One match report noted that he and Gerrard “looked after the England defence admirably” in England’s 9-0 win.

He was hailed as “a brilliant player in the making” and “a fair-haired picture star” type after a 13-3 defeat of Ireland took England two-thirds of the way to a Triple Crown completed with a 6-3 win over Scotland.

 

The England crop of 1936 prepare to face New Zealand

The England crop of 1936 prepare to face New Zealand.

 

There was another Triple Crown in 1937 and the England captaincy in 1938, a strangely high-scoring year amid the single figure tallies more characteristic of the age.

He was dropped after the 36-14 win in Dublin, admitting that “I hadn’t played well against Ireland”, but was reinstated for the Calcutta Cup after the player chosen to replace him was injured.

Under the leadership of hooker Bert Toft he had what he remembered as “an even worse match” against Scotland, who scored five tries in a 21-16 epic at Twickenham.

That was the end of his England career, although he did not know it at the time.

A formidable all-round sportsman, he had been playing county cricket for Warwickshire in 1934 and in 1938 was asked to become captain after former England captain Bob Wyatt was sacked from the job.

Cranmer recalled that “I never had a more embarrassing nor difficult time” than during the row which accompanied Wyatt’s removal.

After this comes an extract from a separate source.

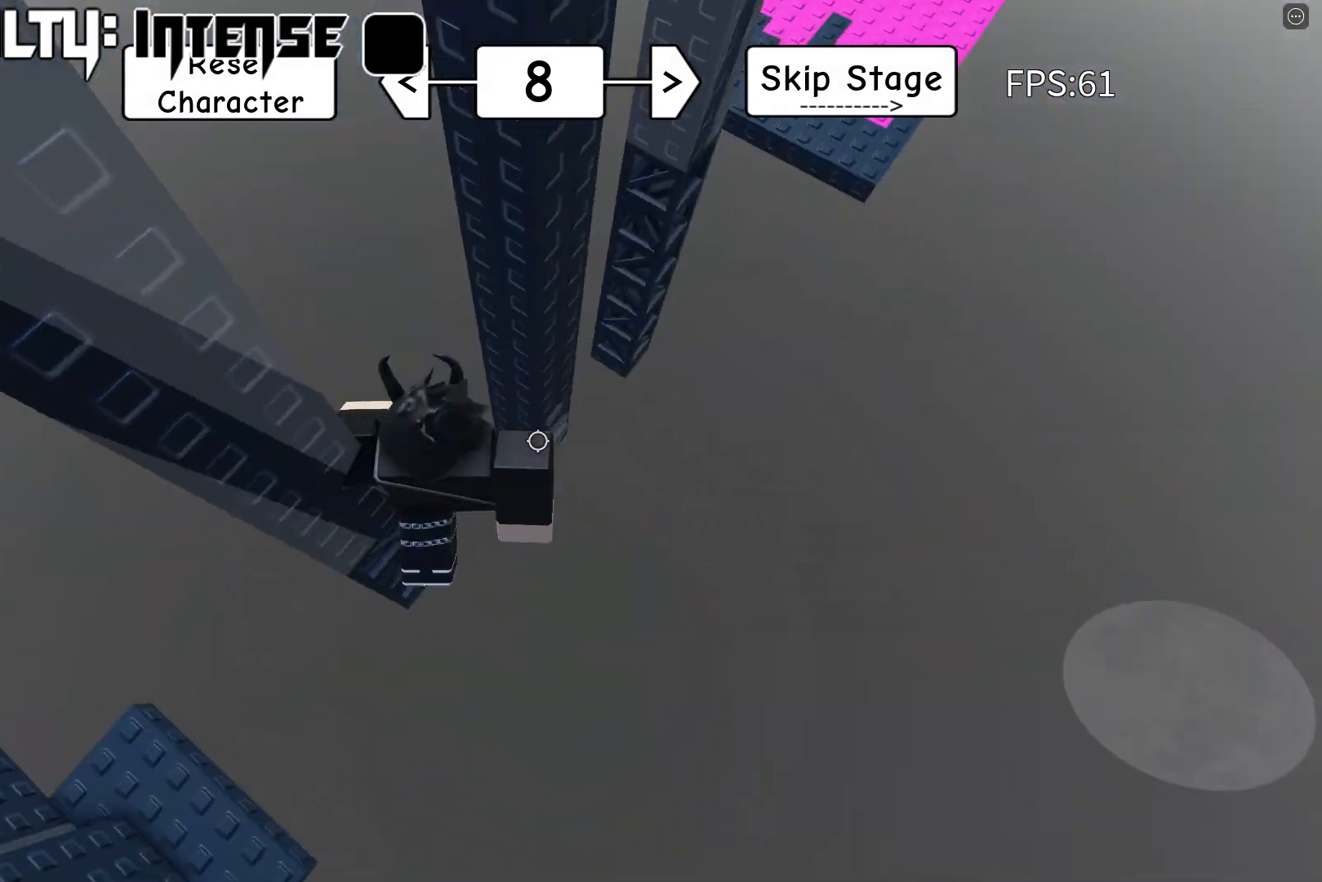
{"keys": ["d", "w"], "events": [[17, "space", "down"], [50, "w", "up"], [150, "space", "up"], [500, "w", "down"]]}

So he was unavailable to take up an invitation to go with the Lions to South Africa in 1938.

The following season he played in the England trials, but was injured playing for North Midlands. Selector John Daniell urged him to get fit because “we are hoping you will be able to play full-back this season”.

A cartilage operation ended such hopes for the last peacetime season. Cranmer went on to play in two early wartime internationals and like Wooller had his final top-level fling in early 1940 in Paris as a member of the British Forces team which beat France 36-3.

As also with Wooller, cricket – where his formidable hitting and unreliable defence inverted his rugby attributes – lasted longer.

After rising to Major during war service which included two years in Burma, Cranmer returned to lead Warwickshire through the first two peacetime seasons and – in a remarkable coda to his cricket career, led their 2nd XI in the late 1960s and early 1970s.

His charges in his last season, aged 57, included the future England bowlers Eddie Hemmings and Bob Willis.

There was also a second career as a sports journalist and broadcaster, recalled by cricket commentary legend Brian Johnson as “completely natural, almost conversational” when he appeared on ‘Test Match Special’, but a little less accomplished at duller disciplines like timekeeping.

His Wisden obituary recalls his later decades, following a stroke in 1976, as “cruel”.

Having to have his legs amputated brought out the black humourist in him as he spoke of “getting legless again”. He died in May 1994.

He can be seen, briefly, on film at the beginning of the Obolensky try, lives on in the memory of the middle-aged as a radio voice of our childhood and is firmly ingrained in the spirit and practice of English rugby as the epitome of that invaluable but often underrated chap, the solid centre.